反復とポリリズム、そして破格のインストゥルメンタル表現で知られるホース・ローズ。その中核を担うマックス・アイルバッハーとオーウェン・ガードナーのソロ・パフォーマンスが、2025年7月26日(土)に落合Soupにて急遽開催されることが決定した。
ホース・ローズは、ポストロック、プログレッシブ・ロック、フリー・ジャズといったジャンルを縦横無尽に行き来しながら、戦略的なリズム構築と微分音的アプローチをもって、現代音楽の最前線を疾走する4人組バンドである。2022年には、名門RVNG Intl.より通算5作目となるアルバム『Comradely Objects』を発表。音楽的にもコンセプチュアルにも深化したその作品は、評論家筋から高い評価を受けた。

今回のイベントには、アイルバッハーとガードナーのソロに加え、ソウルのHeejin Jang、東京拠点のpeeq、Chiho Oka、Naoki Nomotoらが出演。DJにはManabe、フードはCurrytronicaが参加し、音と味覚が交差する濃密な一夜となることが予想される。

イベント詳細
日程:2025年7月26日(土)
時間:OPEN / START 17:00
会場:落合Soup
料金:3,500円+1ドリンクオーダー
出演:
Max Eilbacher(from Berlin)
Owen Gardner(from Berlin)
Heejin Jang(from Seoul)
peeq
Chiho Oka
Naoki Nomoto
DJ:Manabe
Food:Currytronica
『Comradely Objects』──現代音楽と社会的理念の交差点
ホース・ローズの最新作『Comradely Objects』は、複雑な対位法とマントラ的反復、アナログ/デジタルを横断する音色設計によって、彼らの創造性と政治的意志が見事に結晶化された一枚である。パンデミック下でのツアー中止を機に、メンバーはボルチモアのスタジオに籠り、即興性ではなく構築性に重きを置いた制作体制へと移行。その結果、これまで以上に研ぎ澄まされた音響建築が誕生した。

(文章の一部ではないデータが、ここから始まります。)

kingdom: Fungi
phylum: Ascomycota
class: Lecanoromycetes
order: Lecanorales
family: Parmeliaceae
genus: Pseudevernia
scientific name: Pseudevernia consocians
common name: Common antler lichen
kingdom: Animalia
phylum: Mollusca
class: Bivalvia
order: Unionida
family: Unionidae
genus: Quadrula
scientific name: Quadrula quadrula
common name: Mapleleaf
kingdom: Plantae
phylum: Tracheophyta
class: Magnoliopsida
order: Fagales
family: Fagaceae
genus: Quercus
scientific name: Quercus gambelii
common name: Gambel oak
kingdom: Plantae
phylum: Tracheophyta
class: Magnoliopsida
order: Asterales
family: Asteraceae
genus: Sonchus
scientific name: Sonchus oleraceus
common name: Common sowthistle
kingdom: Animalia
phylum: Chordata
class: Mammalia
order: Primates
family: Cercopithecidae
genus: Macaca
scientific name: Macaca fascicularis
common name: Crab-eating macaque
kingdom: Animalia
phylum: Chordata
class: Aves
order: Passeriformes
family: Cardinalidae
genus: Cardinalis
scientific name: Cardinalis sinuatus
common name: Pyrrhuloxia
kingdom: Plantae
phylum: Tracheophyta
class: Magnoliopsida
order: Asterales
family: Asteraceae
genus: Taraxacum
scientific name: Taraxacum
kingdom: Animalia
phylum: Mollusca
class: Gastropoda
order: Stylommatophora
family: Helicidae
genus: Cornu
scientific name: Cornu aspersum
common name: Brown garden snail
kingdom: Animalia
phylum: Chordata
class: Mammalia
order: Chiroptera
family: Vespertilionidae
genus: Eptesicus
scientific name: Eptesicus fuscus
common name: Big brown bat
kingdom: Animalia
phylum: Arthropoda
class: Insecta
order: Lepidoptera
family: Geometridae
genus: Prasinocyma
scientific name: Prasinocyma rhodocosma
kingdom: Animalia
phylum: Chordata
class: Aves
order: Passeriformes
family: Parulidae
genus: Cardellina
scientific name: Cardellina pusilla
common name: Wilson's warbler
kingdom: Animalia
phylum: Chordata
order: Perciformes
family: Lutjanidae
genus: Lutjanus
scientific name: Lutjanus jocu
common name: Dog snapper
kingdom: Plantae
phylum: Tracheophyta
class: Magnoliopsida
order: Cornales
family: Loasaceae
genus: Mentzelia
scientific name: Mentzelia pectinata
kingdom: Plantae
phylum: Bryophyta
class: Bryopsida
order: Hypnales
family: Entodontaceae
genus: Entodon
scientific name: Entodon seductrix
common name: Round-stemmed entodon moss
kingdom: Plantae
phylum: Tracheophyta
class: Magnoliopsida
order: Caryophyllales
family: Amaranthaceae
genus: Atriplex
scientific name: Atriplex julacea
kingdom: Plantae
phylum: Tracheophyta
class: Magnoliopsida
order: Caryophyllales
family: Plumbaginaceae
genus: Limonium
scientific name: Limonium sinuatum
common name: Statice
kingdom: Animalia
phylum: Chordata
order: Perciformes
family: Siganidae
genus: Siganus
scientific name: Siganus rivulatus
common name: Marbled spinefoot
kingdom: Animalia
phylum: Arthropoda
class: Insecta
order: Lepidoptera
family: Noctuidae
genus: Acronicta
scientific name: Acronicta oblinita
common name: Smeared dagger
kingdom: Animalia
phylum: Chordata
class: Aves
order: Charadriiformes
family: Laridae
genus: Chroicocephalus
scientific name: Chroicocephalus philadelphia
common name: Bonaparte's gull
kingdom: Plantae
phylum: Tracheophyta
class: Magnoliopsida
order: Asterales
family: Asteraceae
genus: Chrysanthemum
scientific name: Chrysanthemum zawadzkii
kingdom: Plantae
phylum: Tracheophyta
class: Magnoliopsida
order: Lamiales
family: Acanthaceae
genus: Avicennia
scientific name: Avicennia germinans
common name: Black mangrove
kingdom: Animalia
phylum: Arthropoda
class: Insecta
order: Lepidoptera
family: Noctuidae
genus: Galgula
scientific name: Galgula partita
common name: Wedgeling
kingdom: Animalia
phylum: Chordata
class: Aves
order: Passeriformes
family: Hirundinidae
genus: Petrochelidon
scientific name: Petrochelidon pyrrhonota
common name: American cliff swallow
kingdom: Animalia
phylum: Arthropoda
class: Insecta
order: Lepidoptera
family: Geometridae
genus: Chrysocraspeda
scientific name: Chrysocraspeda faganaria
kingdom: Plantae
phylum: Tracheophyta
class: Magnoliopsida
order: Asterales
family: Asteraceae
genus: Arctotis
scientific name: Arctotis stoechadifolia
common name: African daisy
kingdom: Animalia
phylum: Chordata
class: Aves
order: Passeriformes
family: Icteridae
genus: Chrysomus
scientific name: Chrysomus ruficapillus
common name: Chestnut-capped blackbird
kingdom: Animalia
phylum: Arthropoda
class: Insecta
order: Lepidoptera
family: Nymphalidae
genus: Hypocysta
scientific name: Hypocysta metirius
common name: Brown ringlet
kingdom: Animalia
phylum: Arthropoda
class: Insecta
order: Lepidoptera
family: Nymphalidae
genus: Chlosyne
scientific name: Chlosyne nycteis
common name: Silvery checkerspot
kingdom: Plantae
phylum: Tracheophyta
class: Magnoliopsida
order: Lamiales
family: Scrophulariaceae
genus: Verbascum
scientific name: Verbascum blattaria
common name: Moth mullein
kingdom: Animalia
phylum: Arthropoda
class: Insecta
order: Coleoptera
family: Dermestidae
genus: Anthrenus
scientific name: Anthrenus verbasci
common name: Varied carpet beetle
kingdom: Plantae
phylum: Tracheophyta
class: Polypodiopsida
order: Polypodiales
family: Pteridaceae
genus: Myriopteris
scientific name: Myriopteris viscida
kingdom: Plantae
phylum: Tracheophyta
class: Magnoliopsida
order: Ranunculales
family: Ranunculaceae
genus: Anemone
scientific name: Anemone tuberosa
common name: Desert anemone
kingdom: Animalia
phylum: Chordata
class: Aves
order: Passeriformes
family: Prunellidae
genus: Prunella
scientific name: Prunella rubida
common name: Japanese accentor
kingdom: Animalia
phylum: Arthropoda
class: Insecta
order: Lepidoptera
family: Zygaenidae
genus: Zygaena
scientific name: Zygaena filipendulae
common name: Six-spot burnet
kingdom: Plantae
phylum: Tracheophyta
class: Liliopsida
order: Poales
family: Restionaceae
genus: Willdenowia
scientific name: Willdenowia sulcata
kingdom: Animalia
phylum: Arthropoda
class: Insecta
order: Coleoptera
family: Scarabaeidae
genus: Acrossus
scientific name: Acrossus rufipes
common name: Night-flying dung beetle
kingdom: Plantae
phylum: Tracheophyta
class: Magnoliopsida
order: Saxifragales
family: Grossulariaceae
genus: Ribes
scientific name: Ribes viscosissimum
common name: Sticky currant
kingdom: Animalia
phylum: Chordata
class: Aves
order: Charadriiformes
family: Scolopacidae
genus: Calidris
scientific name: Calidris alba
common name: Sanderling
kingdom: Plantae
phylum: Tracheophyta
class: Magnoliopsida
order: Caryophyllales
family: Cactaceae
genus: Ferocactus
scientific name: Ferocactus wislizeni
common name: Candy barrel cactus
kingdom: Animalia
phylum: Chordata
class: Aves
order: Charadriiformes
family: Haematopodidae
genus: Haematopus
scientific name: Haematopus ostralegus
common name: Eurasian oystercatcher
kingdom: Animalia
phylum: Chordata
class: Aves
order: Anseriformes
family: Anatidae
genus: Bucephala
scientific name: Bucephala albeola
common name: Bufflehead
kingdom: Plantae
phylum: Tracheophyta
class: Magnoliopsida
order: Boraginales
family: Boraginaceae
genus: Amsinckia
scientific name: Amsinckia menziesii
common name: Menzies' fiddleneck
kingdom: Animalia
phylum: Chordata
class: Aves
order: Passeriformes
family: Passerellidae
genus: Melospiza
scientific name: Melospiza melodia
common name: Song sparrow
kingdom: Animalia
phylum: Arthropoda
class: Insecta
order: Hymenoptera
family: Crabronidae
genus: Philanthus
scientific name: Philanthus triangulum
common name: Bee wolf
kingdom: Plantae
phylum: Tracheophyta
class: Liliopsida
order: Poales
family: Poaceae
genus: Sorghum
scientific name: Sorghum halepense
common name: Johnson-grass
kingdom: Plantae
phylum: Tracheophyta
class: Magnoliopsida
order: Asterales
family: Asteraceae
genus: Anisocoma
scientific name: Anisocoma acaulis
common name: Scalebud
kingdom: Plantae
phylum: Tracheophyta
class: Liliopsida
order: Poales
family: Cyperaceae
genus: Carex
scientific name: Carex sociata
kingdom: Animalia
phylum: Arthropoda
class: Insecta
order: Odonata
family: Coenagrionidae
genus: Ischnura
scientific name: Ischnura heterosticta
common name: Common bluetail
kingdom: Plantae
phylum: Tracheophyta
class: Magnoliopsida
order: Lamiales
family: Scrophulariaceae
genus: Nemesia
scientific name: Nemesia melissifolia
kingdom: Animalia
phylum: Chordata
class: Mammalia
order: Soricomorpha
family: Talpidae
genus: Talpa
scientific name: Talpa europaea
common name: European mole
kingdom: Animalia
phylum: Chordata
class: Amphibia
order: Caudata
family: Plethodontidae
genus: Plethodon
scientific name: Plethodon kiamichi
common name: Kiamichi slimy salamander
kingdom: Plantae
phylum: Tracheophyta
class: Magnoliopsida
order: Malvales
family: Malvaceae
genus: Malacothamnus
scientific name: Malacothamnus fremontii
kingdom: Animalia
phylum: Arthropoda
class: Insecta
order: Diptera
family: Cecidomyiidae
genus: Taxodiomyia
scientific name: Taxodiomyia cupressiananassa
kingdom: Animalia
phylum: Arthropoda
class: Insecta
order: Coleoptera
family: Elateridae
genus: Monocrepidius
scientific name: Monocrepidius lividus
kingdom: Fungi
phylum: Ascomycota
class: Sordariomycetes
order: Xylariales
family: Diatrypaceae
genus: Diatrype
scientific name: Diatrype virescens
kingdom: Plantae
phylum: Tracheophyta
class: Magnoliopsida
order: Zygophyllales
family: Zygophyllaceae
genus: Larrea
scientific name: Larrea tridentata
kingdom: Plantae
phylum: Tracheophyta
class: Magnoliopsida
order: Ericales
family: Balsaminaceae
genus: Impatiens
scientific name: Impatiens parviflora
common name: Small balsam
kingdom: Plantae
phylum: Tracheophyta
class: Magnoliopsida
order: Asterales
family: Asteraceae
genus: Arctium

アルバムのタイトルは、ロシア構成主義に関する美術史研究書『Imagine No Possessions』(Christina Kiaer, 2008)に由来する。資本主義的な芸術の「所有」や「装飾」から離れ、集団性や機能性を重んじる思想と響き合うその姿勢は、まさにHorse Lordsの音楽観に通底するものでもある。
また、本作の収益の一部は、アメリカ中部大西洋地域で移民支援を行う団体「CASA」に寄付されることがアナウンスされている。音楽という枠を超えた社会的実践としての姿勢も、彼らの重要な表現のひとつである。
Horse Lords – “Comradely Objects”
Label: PLANCHA / RVNG Intl.
Format: CD / Digital(日本独自CD化、解説:天井潤之介)
発売日:2022年11月4日
価格:2,200円+税
Tracklist:
01. Zero Degree Machine
02. Mess Mend
03. May Brigade
04. Solidarity Avenue
05. Law of Movement
06. Rundling
07. Plain Hunt on Four
ソロ・パフォーマンスという稀少な形での来日となる今回のイベントは、ホース・ローズという集合体を構成する一人一人の感性にフォーカスする、またとない機会である。先鋭的な音楽に触れたいリスナーにとって、見逃せない夜となることは間違いない。